Tebakan Angka: Potong 25 Persen?
Meski belum ada keputusan hitam di atas putih, sang Bendahara Negara ini berani membocorkan prediksi pribadinya terkait besaran angka pemotongan tersebut. Ia menduga angka efisiensi dari kantong pejabat ini bisa mencapai seperempat dari total gaji yang diterima.
“Kayaknya 25%, mungkin. Belum ada pembicaraan resmi yang final, tapi saya tebak kira-kira di angka 25%,” tuturnya.

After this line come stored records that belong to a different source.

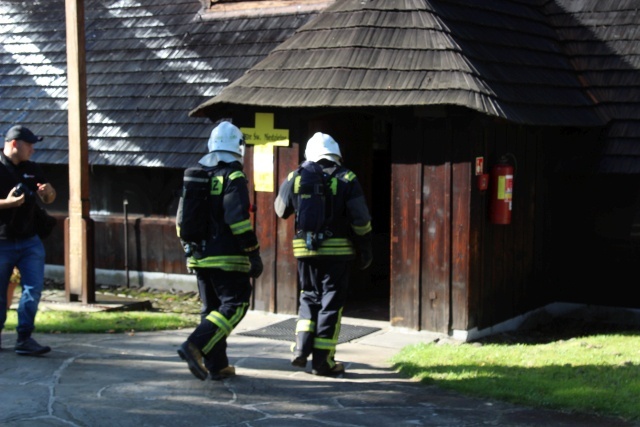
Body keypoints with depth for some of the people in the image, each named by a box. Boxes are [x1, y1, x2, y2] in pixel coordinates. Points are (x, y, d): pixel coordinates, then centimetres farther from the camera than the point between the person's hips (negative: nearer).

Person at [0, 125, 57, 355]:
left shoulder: (32, 169, 10)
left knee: (34, 288, -6)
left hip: (29, 241, 5)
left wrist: (49, 192, -4)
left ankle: (24, 339, -3)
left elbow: (48, 200, 19)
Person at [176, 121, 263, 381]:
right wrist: (254, 255, -12)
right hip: (226, 257, -8)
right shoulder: (234, 178, -10)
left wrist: (189, 247, 24)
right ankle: (196, 346, -17)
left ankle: (216, 366, 15)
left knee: (211, 308, 14)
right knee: (234, 305, -2)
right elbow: (239, 221, -17)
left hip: (199, 255, 8)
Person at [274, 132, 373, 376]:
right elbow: (360, 219, -5)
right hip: (337, 249, -3)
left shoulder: (295, 178, 3)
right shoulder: (346, 179, -4)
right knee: (331, 302, 4)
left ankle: (302, 348, 7)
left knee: (309, 297, 19)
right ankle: (322, 360, 4)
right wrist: (365, 250, 5)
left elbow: (281, 210, 15)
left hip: (305, 249, 3)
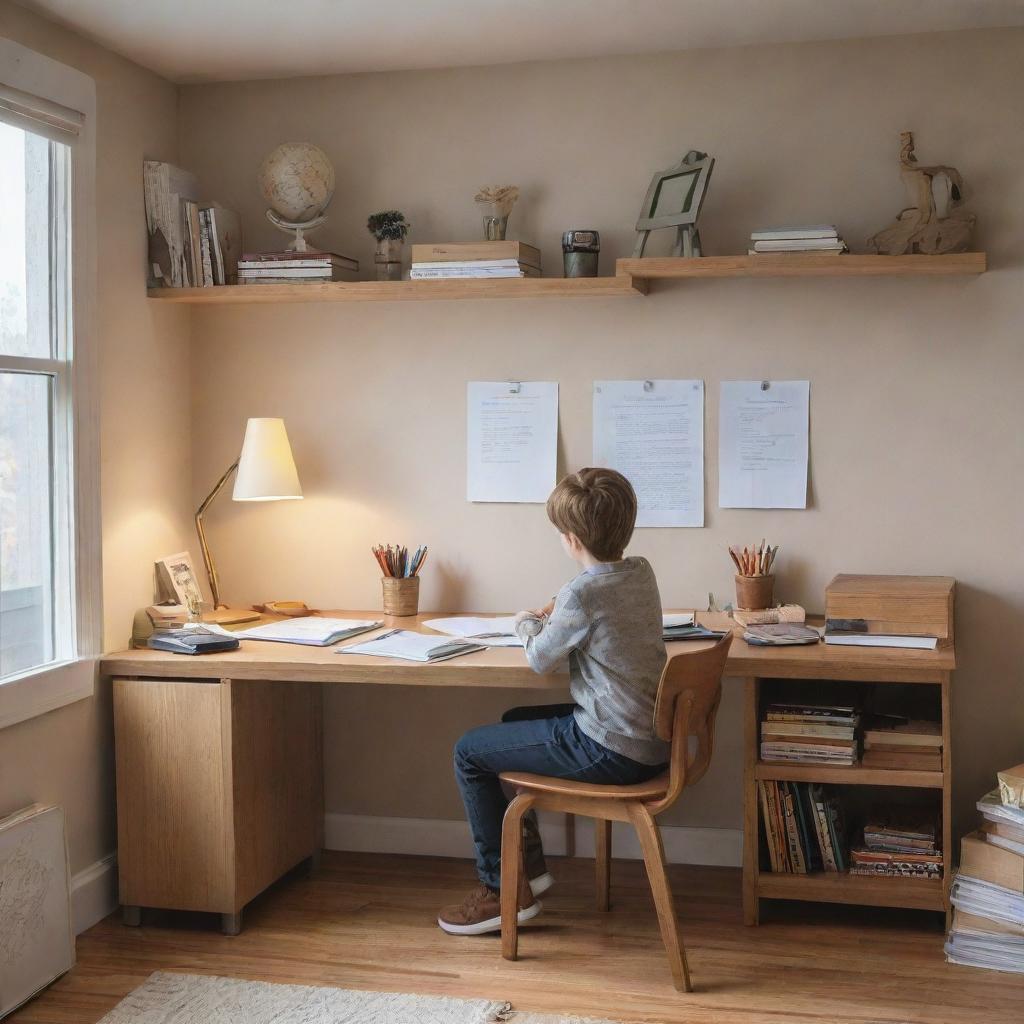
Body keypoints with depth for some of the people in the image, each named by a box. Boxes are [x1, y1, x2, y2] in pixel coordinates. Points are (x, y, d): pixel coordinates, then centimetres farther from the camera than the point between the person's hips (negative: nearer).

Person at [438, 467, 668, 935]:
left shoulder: (582, 593, -22)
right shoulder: (642, 572, 3)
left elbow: (541, 659, -6)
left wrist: (527, 625, 12)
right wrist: (556, 617, 18)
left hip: (610, 750, -9)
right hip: (652, 740, 9)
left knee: (469, 751, 3)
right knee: (515, 721, 28)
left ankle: (502, 889, 10)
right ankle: (529, 859, 34)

Terkait apakah kebijakan ini juga akan menyasar para legislator di Senayan, Purbaya mengaku belum bisa memastikan. Ia menegaskan bahwa kendali penuh atas kebijakan populer ini berada di tangan Presiden Prabowo Subianto.
Purbaya mengakui bahwa diskusi ke arah sana memang sudah mulai menghangat di internal pemerintahan. Namun, ia meminta masyarakat bersabar menunggu keputusan resmi yang lebih “clear” dari istana.
“Ada pembicaraan seperti itu, tapi keputusan terakhirnya masih belum diketok. Kita tunggu saja arah kebijakan Bapak Presiden,” pungkasnya.